Maria Júlia do Nascimento, a Dona Santa, nasceu no berço da cultura popular afrodescendente do Recife, o Pátio de Santa Cruz, em 25 de março de 1877. Começou no maracatu desde muito nova (a idade, ao certo, não se tem registro), como rainha do Leão Coroado, fundado há 151 anos. Antes disso, a menina, filha e neta de africanos, já brincava em troças carnavalescas e participava de congadas. Vivia os folguedos na porta de casa, como algo inerente à vida. Foi no Leão Corado que Dona Santa conheceu João Vitorino, com quem casou-se e por causa de quem, em seguida, abdicou do trono de majestade do Leão para assumir a coroa do Maracatu Elefante, fundado em 1800, como afirma a bibliotecária da Fundação Joaquim Nabuco, Lúcia Gaspar, em artigo sobre a matriarca. 

Santa ficou famosa em Pernambuco por ter pulso firme. Ialorixá e juremeira, dona de um saber ímpar sobre os ensinamentos da religião afro, em 1947 ela ficou viúva e teve de assumir as rédeas do Maracatu Elefante, até então liderado por seu marido. Tinha numa rede de sociabilidade que lhe conferia poder e legitimidade, não só por ser rainha, mas por ser religiosa famosa. “Com mais de 60 anos, tinha por obrigação proteger seus filhos e filhas de santo, e assegurar ao Elefante e seus maracatuzeiros um lugar ao sol no disputado Carnaval recifense. A rainha, ao que tudo indica, cumpriu muito bem seu papel, demonstrando que podia não só liderar seu grupo, mas também exercer o papel de mediadora cultural, criando condições para que seu grupo se sobressaísse na cena cultural da cidade, despertando a admiração e o carinho entre intelectuais, jornalistas, fotógrafos e escritores da cidade e do resto do país”, relatam os pesquisadores do Inventário Sonoro dos Maracatus de Pernambuco (inventariomaracatus.blogspot.com.br). 

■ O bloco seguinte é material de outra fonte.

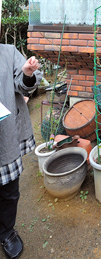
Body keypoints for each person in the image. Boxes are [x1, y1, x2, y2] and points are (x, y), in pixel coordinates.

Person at [0, 42, 42, 259]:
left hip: (4, 134)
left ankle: (6, 232)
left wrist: (27, 73)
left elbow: (25, 84)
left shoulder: (7, 52)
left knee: (9, 191)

Entre seus filhos-de-santo, estavam Luiz de França, o herdeiro dos saberes e batuques do Leão Coroado. Homem ortodoxo, Luiz sempre respeitou à risca os ensinamentos de sua religião e as tradições do maracatu que assumira do seu pai, um antigo estivador do porto do Recife. Como explica o babalorixá Afonso Aguiar, hoje presidente do Leão Coroado, “a amizade que Santa e Luiz tinham era muito grande. Ele respeitava muito ela, que era sua mãe-de-santo. Ele amava muito. Tudo que ele falava era ‘minha madrinha’. Ele falava com muito respeito”. 

 

 

Por anos, Luiz de França conviveu com a matriarca, cumprindo suas ordens e ouvindo seus conselhos. Para alguns, no entanto, uma relação que ia além da amizade. Do que discorda Mestre Afonso: “Em hipótese alguma podia ter namoro”, garante.  

O fato é que, na história do Carnaval pernambucano, Luiz de França e Dona Santa foram responsáveis pelo fortalecimento de uma tradição hoje marcada por uma estilização que ambos criticavam. Mestre Afonso, que leva adiante os ensinamento de Luiz no Leão Coroado (a agremiação não abre-mão dos instrumentos típicos nem dos resguardos religiosos de seus integrantes), é um dos poucos maracatuzeiros que cumprem com os ensinamentos desses antepassados. No caso do Elefante, que após a morte de Dona Santa teve seus instrumentos e adereços entregues ao Museu do Homem do Nordeste, e 20 anos, em 1985, foi remontado com ajuda de pesquisadores e folcloristas pernambucanos, Madalena dos Santos, antiga rainha do Leão Coroado, resolveu apostar na volta da Nação Elefante às ruas. Hoje, as duas agremiações desfilam pelas ruas de Pernambuco como grandes símbolos da nossa história, carregando o brilho dos eguns (os ancestrais). Então, não há dúvida de que entre o Elefante e o Leão Coroado, a ligação é selada por Santa e Luiz de França.